The Australian dollar is higher, after confidence on financial markets got a boost by a statement from US government that it is prepared to negotiate with China to ease escalating trade tensions.
At 0635 AEST on Thursday, the local currency was worth 77.16 US cents, up from 76.93 US cents on Wednesday.
Britain’s FTSE 100 managed a small gain on Wednesday despite global trade worries denting appetite for risky assets, as investors piled into defensive sectors which make up a large part of the UK index.
The FTSE recovered from sharp losses at the open, when it slid along with other European indexes after China announced additional tariffs on US goods.
“It’s more (about) the second-order effects on global growth sentiment, and the fact that this is all arriving at a time where some of the leading indicators have been rolling over anyway,” Ian Williams, economics & strategy research analyst at Peel Hunt, said.
The FTSE closed up 0.05 per cent, while the DAX closed down 0.37 per cent and France’s CAC 40 index fell 0.2 per cent.
Asian share markets faltered on Wednesday as simmering China-US trade tensions overshadowed a bounce on Wall Street and left investors reluctant to take positions in anything.

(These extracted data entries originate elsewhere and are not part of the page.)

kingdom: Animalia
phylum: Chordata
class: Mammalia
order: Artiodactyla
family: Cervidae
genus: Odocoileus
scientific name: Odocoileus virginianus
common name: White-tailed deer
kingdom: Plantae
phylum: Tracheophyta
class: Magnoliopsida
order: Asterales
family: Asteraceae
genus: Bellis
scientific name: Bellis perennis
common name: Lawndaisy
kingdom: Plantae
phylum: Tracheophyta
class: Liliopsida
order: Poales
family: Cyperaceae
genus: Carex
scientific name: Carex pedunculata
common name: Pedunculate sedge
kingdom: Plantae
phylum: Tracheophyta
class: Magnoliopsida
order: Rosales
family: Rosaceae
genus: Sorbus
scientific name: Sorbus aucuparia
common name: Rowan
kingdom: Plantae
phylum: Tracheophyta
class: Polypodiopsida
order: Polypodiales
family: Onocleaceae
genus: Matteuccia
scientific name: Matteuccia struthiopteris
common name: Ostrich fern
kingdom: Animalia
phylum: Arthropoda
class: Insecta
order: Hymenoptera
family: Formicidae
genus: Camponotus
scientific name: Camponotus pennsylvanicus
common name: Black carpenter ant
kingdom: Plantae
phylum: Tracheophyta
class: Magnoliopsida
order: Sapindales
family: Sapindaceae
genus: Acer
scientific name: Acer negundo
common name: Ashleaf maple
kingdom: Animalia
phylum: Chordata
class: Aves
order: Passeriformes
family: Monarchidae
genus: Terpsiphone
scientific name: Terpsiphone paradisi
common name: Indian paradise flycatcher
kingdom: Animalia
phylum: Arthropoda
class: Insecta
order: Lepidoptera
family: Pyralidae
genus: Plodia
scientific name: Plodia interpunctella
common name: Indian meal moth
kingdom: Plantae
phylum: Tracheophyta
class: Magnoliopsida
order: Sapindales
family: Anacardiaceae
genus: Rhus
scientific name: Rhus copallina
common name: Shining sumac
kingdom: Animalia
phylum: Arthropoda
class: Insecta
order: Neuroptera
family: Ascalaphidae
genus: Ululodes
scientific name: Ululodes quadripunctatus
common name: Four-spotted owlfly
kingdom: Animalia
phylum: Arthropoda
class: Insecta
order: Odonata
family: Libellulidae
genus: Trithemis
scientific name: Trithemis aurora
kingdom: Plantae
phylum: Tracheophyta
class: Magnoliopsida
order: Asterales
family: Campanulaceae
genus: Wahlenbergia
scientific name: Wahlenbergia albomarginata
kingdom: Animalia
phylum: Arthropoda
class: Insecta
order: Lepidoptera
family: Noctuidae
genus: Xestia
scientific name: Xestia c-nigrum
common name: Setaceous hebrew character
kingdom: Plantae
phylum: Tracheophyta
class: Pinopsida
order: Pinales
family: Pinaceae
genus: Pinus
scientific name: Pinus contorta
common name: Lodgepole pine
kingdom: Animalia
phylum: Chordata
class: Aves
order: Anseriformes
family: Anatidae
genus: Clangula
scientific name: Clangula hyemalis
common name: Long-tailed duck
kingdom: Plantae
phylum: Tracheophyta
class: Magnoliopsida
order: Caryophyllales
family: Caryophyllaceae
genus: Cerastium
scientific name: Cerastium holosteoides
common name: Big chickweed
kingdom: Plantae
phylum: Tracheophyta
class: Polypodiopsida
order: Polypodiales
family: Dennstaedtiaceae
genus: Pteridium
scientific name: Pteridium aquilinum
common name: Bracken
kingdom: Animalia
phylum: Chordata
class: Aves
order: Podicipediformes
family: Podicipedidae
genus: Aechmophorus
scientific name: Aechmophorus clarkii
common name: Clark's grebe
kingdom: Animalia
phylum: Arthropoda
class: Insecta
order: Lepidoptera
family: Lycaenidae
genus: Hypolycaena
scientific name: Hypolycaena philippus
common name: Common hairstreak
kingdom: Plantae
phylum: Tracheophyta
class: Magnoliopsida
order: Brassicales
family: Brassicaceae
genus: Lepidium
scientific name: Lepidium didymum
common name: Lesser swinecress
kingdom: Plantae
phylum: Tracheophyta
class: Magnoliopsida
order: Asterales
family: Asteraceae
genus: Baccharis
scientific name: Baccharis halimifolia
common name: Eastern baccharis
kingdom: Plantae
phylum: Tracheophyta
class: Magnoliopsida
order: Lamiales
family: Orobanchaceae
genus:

The US market had taken heart overnight from bets that President Donald Trump’s Twitter attacks on Amazon would not translate to actual policy.
Yet trade worries were never far away. Late on Tuesday, the Trump administration announced 25 per cent tariffs on $50 billion of annual imports from China, covering around 1,300 industrial technology, transport and medical products.
For now, caution was the watchword and MSCI’s broadest index of Asia-Pacific shares outside Japan spent most of the session dithering either side of flat, and was last off 0.3 per cent.
Japan’s Nikkei added 0.13 per cent in thin volumes, while South Korea slipped 1.4 per cent, and the Shanghai Composite index fell 0.2 per cent.
On Wednesday, New Zealand’s S&P/NZX 50 index rose 0.82 per cent, to 8,398.08.